A lei nacional de águas em um país como o Brasil, cobiçado entre outras coisas por seu potencial agroexportador, logístico e hidroelétrico, não pode se limitar a "prevenir conflitos no uso da água", o que seria nada mais que a cristalização dos manejos privados preponderantes. O verdadeiro alcance da política nacional de águas será definido no processo de implementação do PNRH. Os instrumentos de gestão previstos em lei serão modelados durante a indicação dos critérios e a montagem de instâncias operadoras cabíveis a cada um. A seguir, avalio as perspectivas de aplicação de alguns desses instrumentos.

1) Enquadramento de corpos hídricos por classes de uso. O enquadramento, se aplicado de forma meramente classificatória, conduziria a uma indesejada especialização econômico-funcional dos corpos hídricos, enquanto o que se espera é que sirva para reverter usos insustentáveis das águas, estabelecendo metas consecutivas de qualidade, adequadas às suas múltiplas potencialidades.

2) Outorga de direito de uso da água. A outorga é a principal ferramenta de disciplinamento do uso das águas. Captações de água, lançamentos de esgotos e aproveitamentos energéticos somente serão autorizados sob avaliação prévia do impacto dessas atividades sobre o regime, sobre a vazão e sobre a qualidade das águas, observando-se o enquadramento específico de cada corpo hídrico considerado, em conformidade com suas inter-relações com a bacia hidrográfica. Até este momento, a ANA é o órgão responsável pela outorga de uso em águas de domínio da União, sendo sua a ação referencial para os Estados e o Distrito Federal. A abrangência e complexidade próprias à administração desse instrumento recomendam a ampliação do processo de decisão sobre as outorgas, com a participação de colegiados com maior representatividade social.

3) Delimitação das bacias hidrográficas como unidades básicas de planejamento e de intervenção.
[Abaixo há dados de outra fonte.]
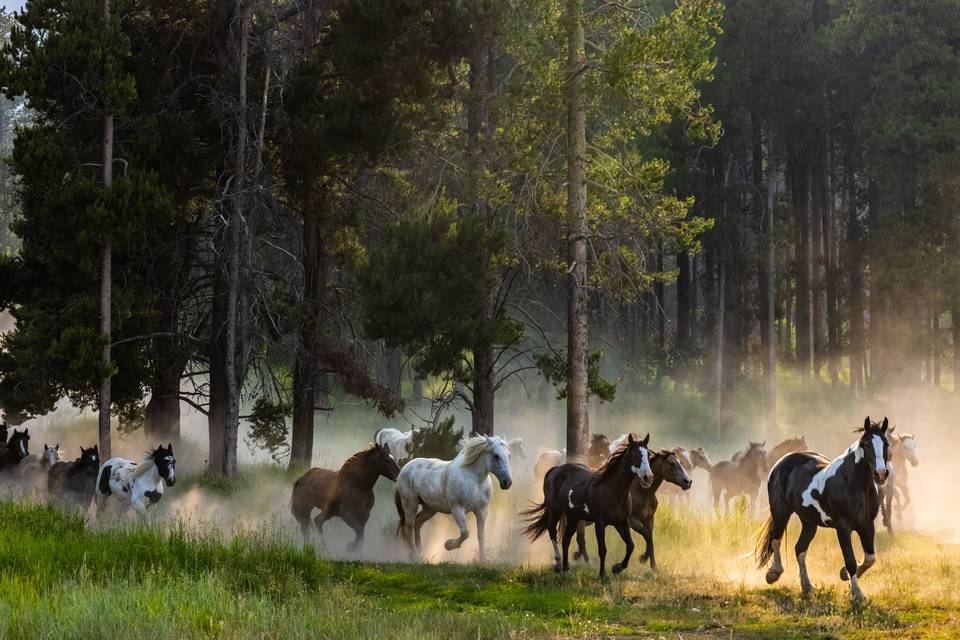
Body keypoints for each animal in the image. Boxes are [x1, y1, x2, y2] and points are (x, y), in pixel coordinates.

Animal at [520, 432, 656, 576]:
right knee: (552, 532)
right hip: (555, 511)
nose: (648, 477)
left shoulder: (622, 522)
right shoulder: (600, 523)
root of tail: (554, 470)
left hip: (573, 518)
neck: (611, 490)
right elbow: (602, 549)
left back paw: (566, 569)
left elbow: (630, 546)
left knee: (566, 540)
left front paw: (617, 568)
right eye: (634, 454)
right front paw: (602, 575)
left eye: (648, 454)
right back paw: (558, 563)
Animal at [756, 418, 892, 604]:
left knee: (799, 549)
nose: (880, 474)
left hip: (809, 522)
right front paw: (857, 594)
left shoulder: (867, 525)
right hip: (781, 512)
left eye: (885, 443)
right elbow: (850, 560)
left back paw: (807, 586)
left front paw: (843, 574)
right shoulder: (843, 527)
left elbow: (870, 558)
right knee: (776, 539)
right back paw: (773, 574)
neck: (853, 483)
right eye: (866, 444)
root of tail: (780, 463)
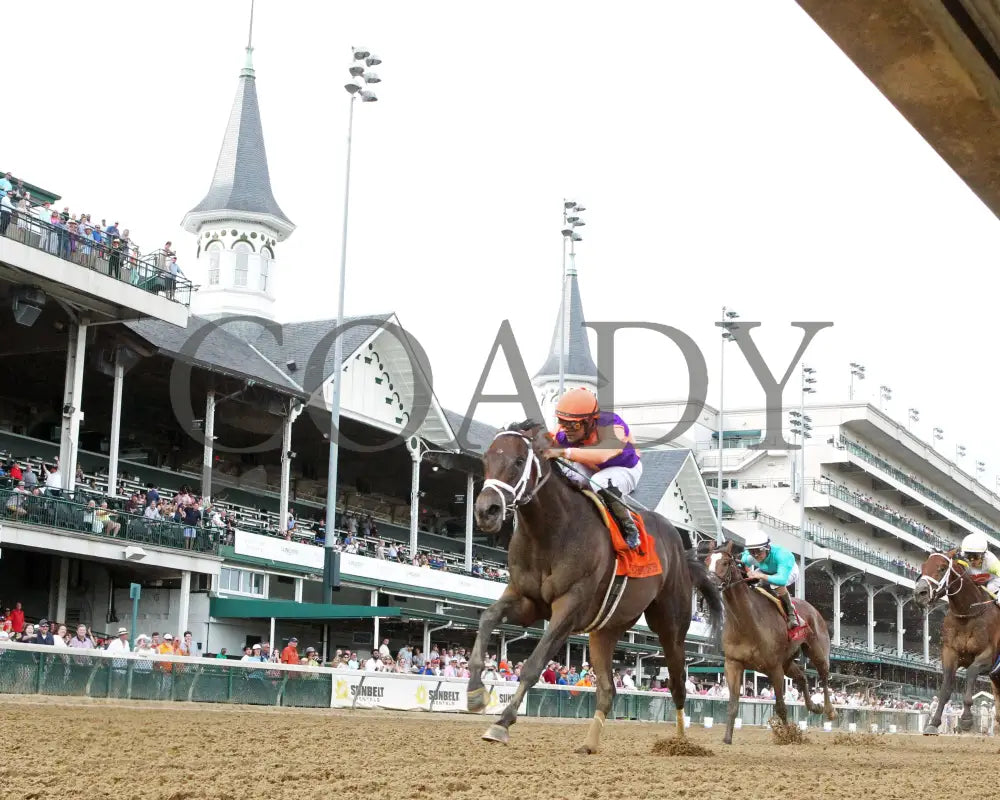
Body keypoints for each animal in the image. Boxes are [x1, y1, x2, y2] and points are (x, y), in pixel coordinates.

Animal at [464, 422, 724, 752]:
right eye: (486, 459)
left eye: (519, 461)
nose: (487, 511)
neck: (550, 533)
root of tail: (681, 546)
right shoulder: (526, 600)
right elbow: (487, 618)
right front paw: (475, 693)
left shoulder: (569, 606)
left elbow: (534, 664)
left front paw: (502, 722)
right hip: (606, 629)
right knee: (608, 689)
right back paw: (589, 742)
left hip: (670, 624)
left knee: (678, 684)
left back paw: (680, 743)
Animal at [704, 540, 836, 748]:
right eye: (706, 561)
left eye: (725, 562)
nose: (708, 584)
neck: (747, 623)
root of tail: (814, 610)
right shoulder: (733, 664)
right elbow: (733, 704)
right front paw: (727, 738)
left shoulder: (774, 668)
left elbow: (781, 706)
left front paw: (789, 735)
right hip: (787, 662)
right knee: (803, 678)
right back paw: (814, 706)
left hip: (817, 652)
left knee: (823, 677)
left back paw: (829, 710)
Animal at [916, 552, 1000, 736]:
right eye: (923, 566)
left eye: (942, 568)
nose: (919, 593)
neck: (968, 614)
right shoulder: (950, 653)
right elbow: (945, 689)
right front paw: (933, 723)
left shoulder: (988, 656)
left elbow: (971, 672)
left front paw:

O enfoque integral propiciado por planos, comitês e agências de bacia pode ser um convite ao resgate do território em sua integralidade, um convite à capilarização do desenvolvimento, desde que a União e os estados desenvolvam referências políticas e os "nós" institucionais para tanto. Sem a conjugação do plano nacional com os planos estaduais de recursos hídricos, do conselho nacional com os conselhos estaduais de recursos hídricos e das políticas setoriais, nacionais e regionais que incidem sobre as águas, esses espaços não serão efetivos nem legítimos.
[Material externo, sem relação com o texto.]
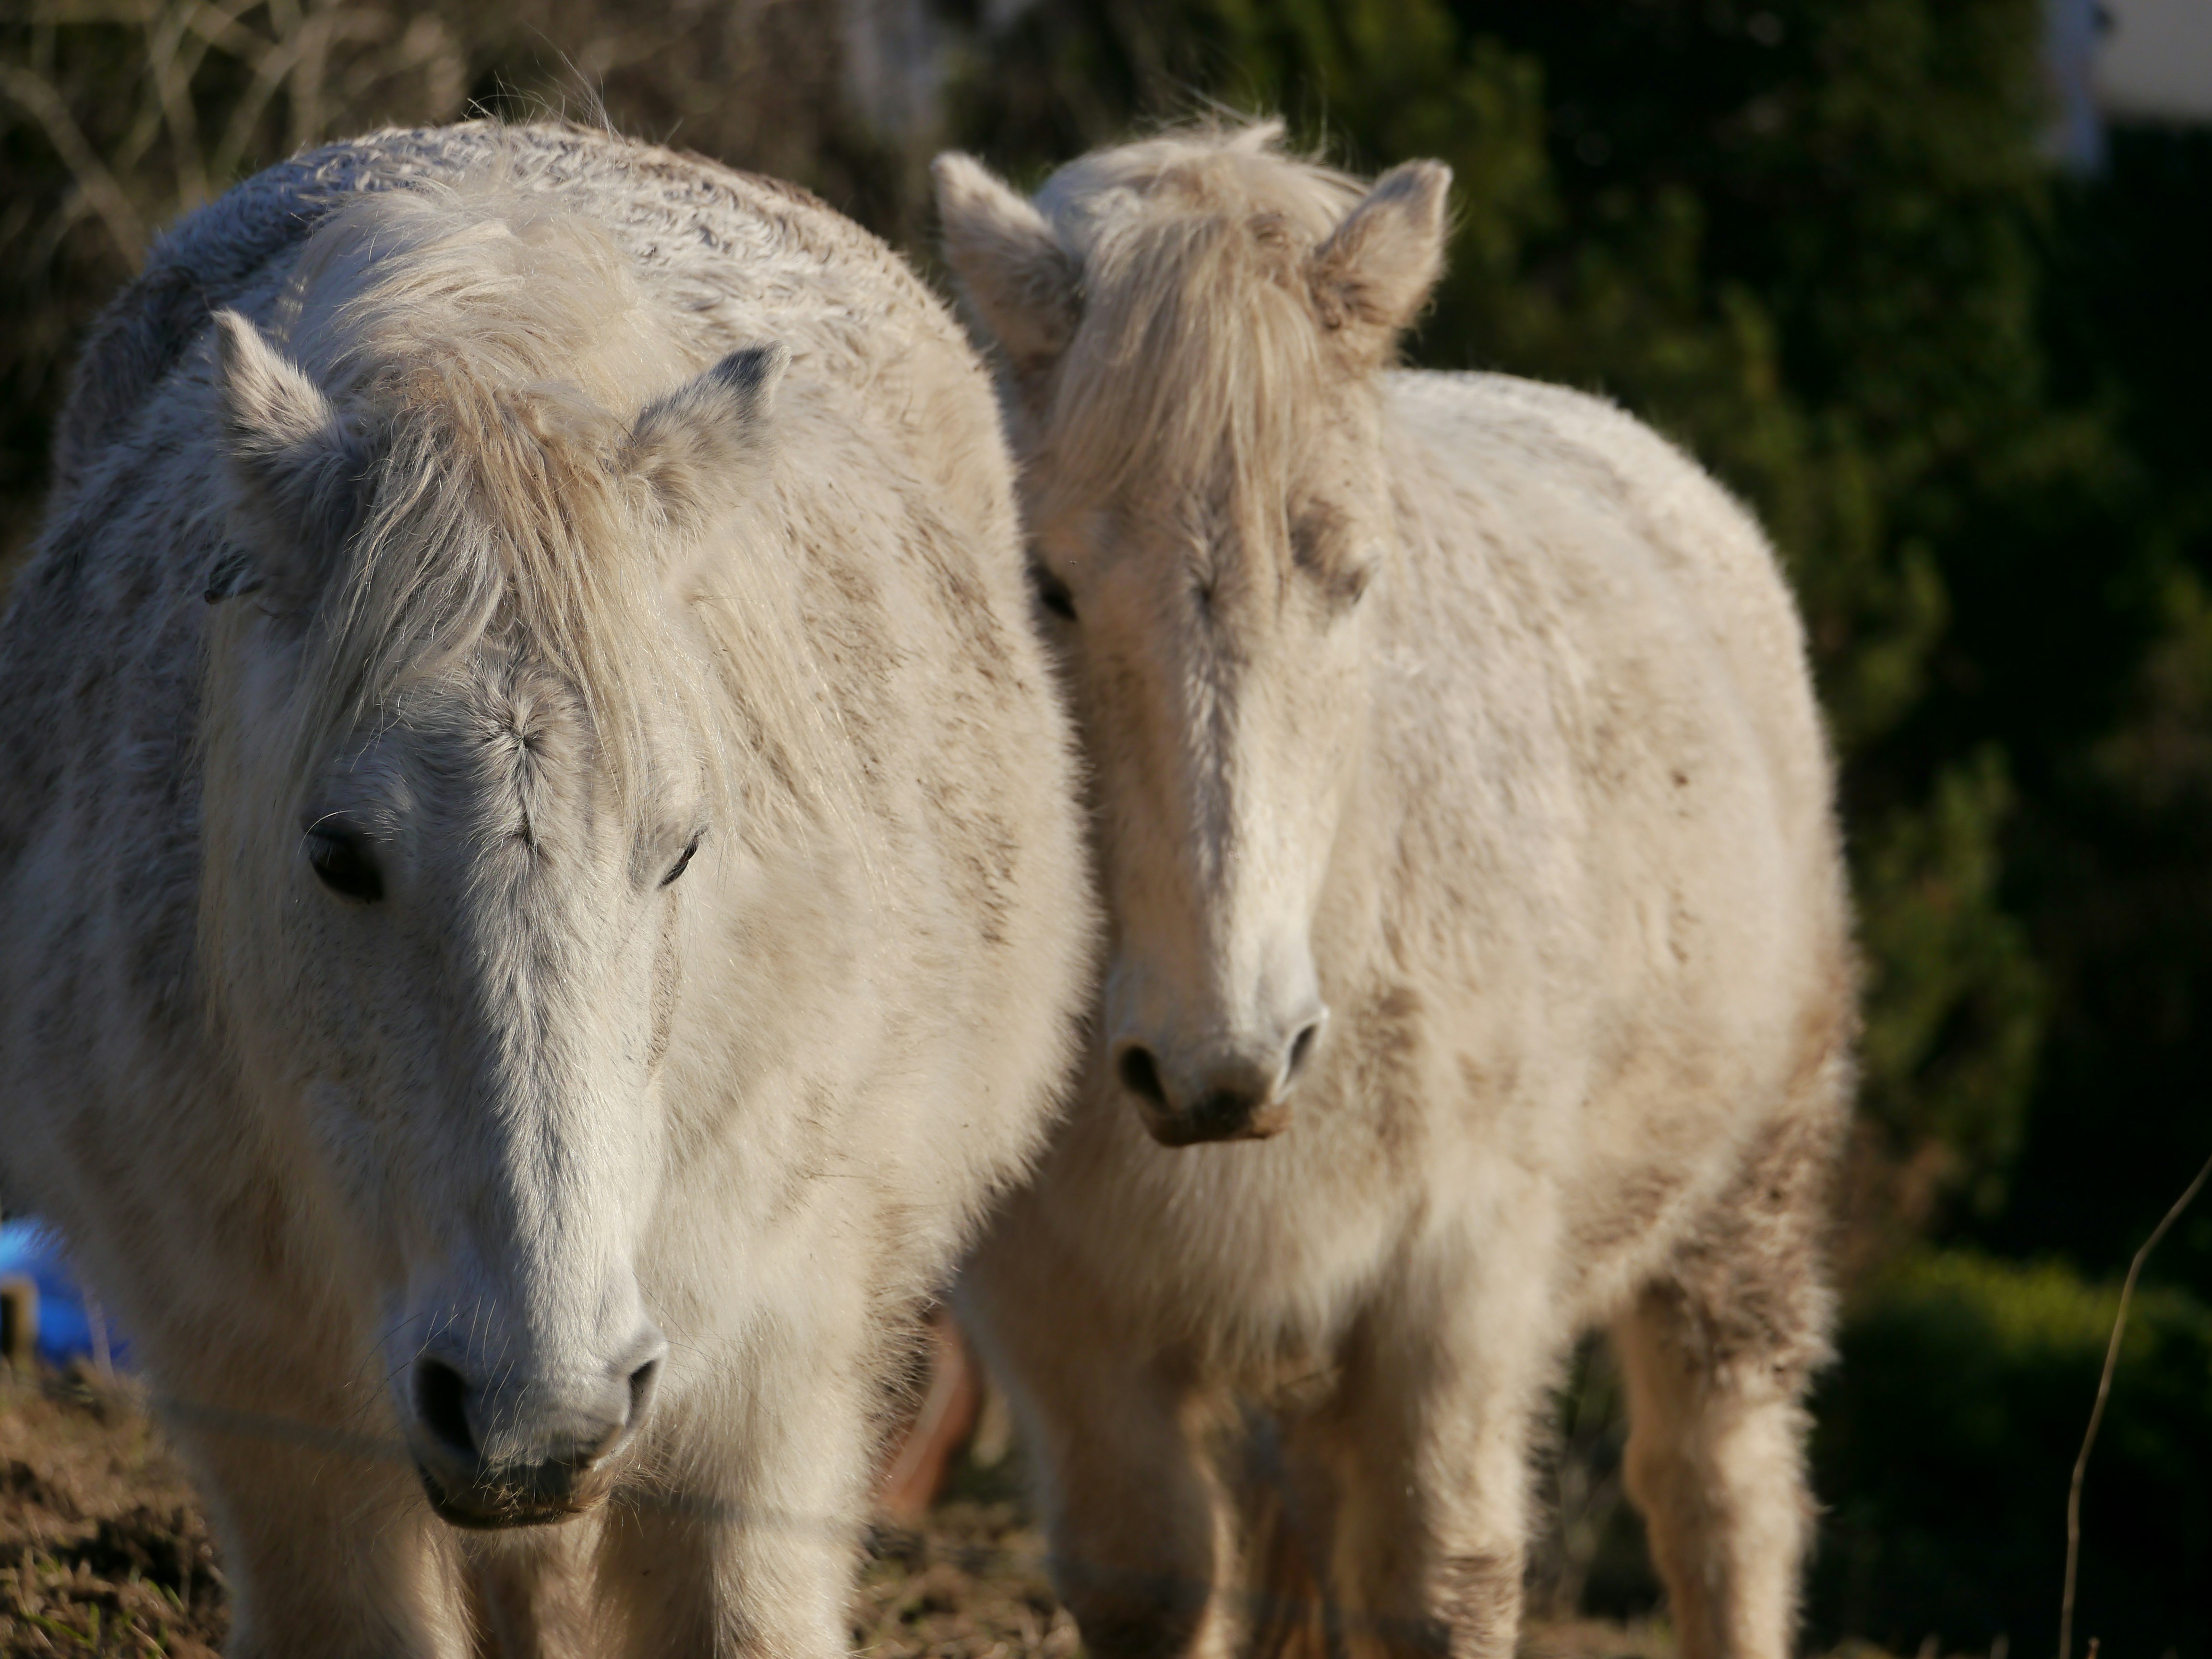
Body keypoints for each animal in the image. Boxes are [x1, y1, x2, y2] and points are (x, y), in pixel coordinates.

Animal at [933, 122, 1856, 1659]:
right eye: (1048, 589)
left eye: (1353, 580)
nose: (1226, 1060)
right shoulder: (1065, 1321)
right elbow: (1148, 1573)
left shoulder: (1457, 1290)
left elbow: (1441, 1582)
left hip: (1745, 1208)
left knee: (1717, 1497)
4) Cobrança pelo uso da água. Trata-se de um instrumento suplementar, com caráter de retribuição, válido somente para os usos outorgáveis, ficando de fora os chamados usos insignificantes. O que norteará o comportamento dos usuários, especialmente os grandes, vinculados à agricultura e indústrias de escala, não é a cobrança da água isoladamente, mas sim uma seqüência de responsabilizações diante dos planos de recursos hídricos, das classes de enquadramento e das condições impostas na outorga.

Os setores privatistas pretendem marcar o ritmo e direção da implementação do PNRH. Os interesses desses setores, replicados em instituições financeiras internacionais, organismos multilaterais, fóruns empresariais e agências reguladoras, transparecem como intentos de racionalização do uso, de modernização da gestão ou de amadurecimento institucional do setor. Aqueles que têm como meta um mercado de águas sob gestão integrada para o Brasil pretendem rifar o futuro de grande parte da população brasileira, que mal se insere no mercado de consumo e que exige água como direito fundamental e como serviço essencial, portanto público.

Água é aprendizado coletivo embutido, lugar de poder e autonomia social, fluxo intensificador do espaço e do tempo. Por isso, a privatização da água é vista como medida preventiva pelos círculos de poder mais concentrados: uma forma definitiva de selar, represar e condicionar o destino comum de nossa gente. Água pública sob controle da cidadania é nossa forma de responder: cá estamos e vivemos. Um basta à chantagem de uns com o que é de todos. O pacto mais elementar a se fazer em um país a ser reconstruído pela base e para si mesmo.